Stream Processing - Serverless Applications Lens

This whitepaper is in the process of being updated.

Stream Processing

Ingesting and processing real-time streaming data requires scalability and low latency to support a variety of applications such as activity tracking, transaction order processing, click-stream analysis, data cleansing, metrics generation, log filtering, indexing, social media analysis, and IoT device data telemetry and metering. These applications are often spiky and process thousands of events per second.

Using AWS Lambda and Amazon Kinesis, you can build a serverless stream process that automatically scales without provisioning or managing servers. Data processed by AWS Lambda can be stored in DynamoDB and analyzed later.

Characteristics:

  • You want to create a complete serverless architecture without managing any instance or server for processing streaming data.

  • You want to use the Amazon Kinesis Producer Library (KPL) to take care of data ingestion from a data producer-perspective.

Reference Architecture

Here we are presenting a scenario for common stream processing, which is a reference architecture for analyzing social media data.

Figure 5: Reference architecture for stream processing

  1. Data producers use the Amazon Kinesis Producer Library (KPL) to send social media streaming data to a Kinesis stream. Amazon Kinesis Agent and custom data producers that leverage the Kinesis API can also be used.

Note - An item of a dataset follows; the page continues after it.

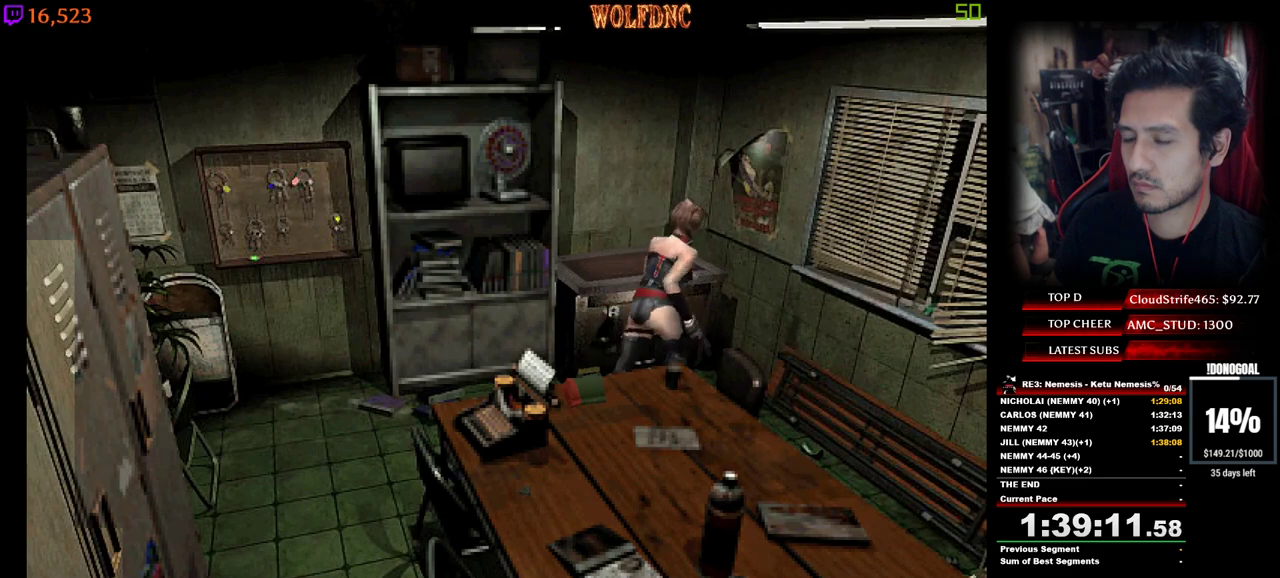
{"keys": ["num2"], "events": [[50, "num2", "down"], [100, "w", "down"], [150, "num2", "up"], [150, "num4", "up"], [250, "num2", "down"], [283, "num2", "up"], [333, "num2", "down"], [333, "w", "up"], [433, "a", "up"], [433, "num2", "up"], [483, "num2", "down"]]}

  2. An Amazon Kinesis stream collects, processes, and analyzes real-time streaming data produced by data producers. Data ingested into the stream can be processed by a consumer, which, in this case, is Lambda

  3. AWS Lambda acts as a consumer of the stream that receives an array of the ingested data as a single event/invocation. Further processing is carried out by the Lambda function. The transformed data is then stored in a persistent storage, which, in this case, is DynamoDB.

  4. Amazon DynamoDB provides a fast and flexible NoSQL database service including triggers that can integrate with AWS Lambda to make such data available elsewhere.

  5. Business users leverage a reporting interface on top of DynamoDB to gather insights out of social media trend data

Configuration notes:

  • Follow best practices when re-sharding Kinesis streams to accommodate a higher ingestion rate. Concurrency for stream processing is dictated by the number of shards and by the parallelization factor. Therefore, adjust it according to your throughput requirements.

  • Consider reviewing the Streaming Data Solutions whitepaper for batch processing, analytics on streams, and other useful patterns.

  • When not using KPL, make certain to take into account partial failures for non-atomic operations, such as PutRecords, since the Kinesis API returns both successfully and unsuccessfully processed records upon ingestion time.

  • Duplicated records may occur, and you must leverage both retries and idempotency within your application for both consumers and producers.

  • Consider using Kinesis Data Firehose over Lambda when ingested data needs to be continuously loaded into Amazon S3, Amazon Redshift, or Amazon ES.

  • Consider using Kinesis Data Analytics over Lambda when standard SQL could be used to query streaming data, and load only its results into Amazon S3, Amazon Redshift, Amazon ES, or Kinesis Streams.

  • Follow best practices for AWS Lambda stream-based invocation since that covers the effects on batch size, concurrency per shard, and monitoring stream processing in more detail.

  • Use Lambda maximum retry attempts, maximum record age, bisect batch on function error, and on-failure destination error controls to build more resilient stream processing applications.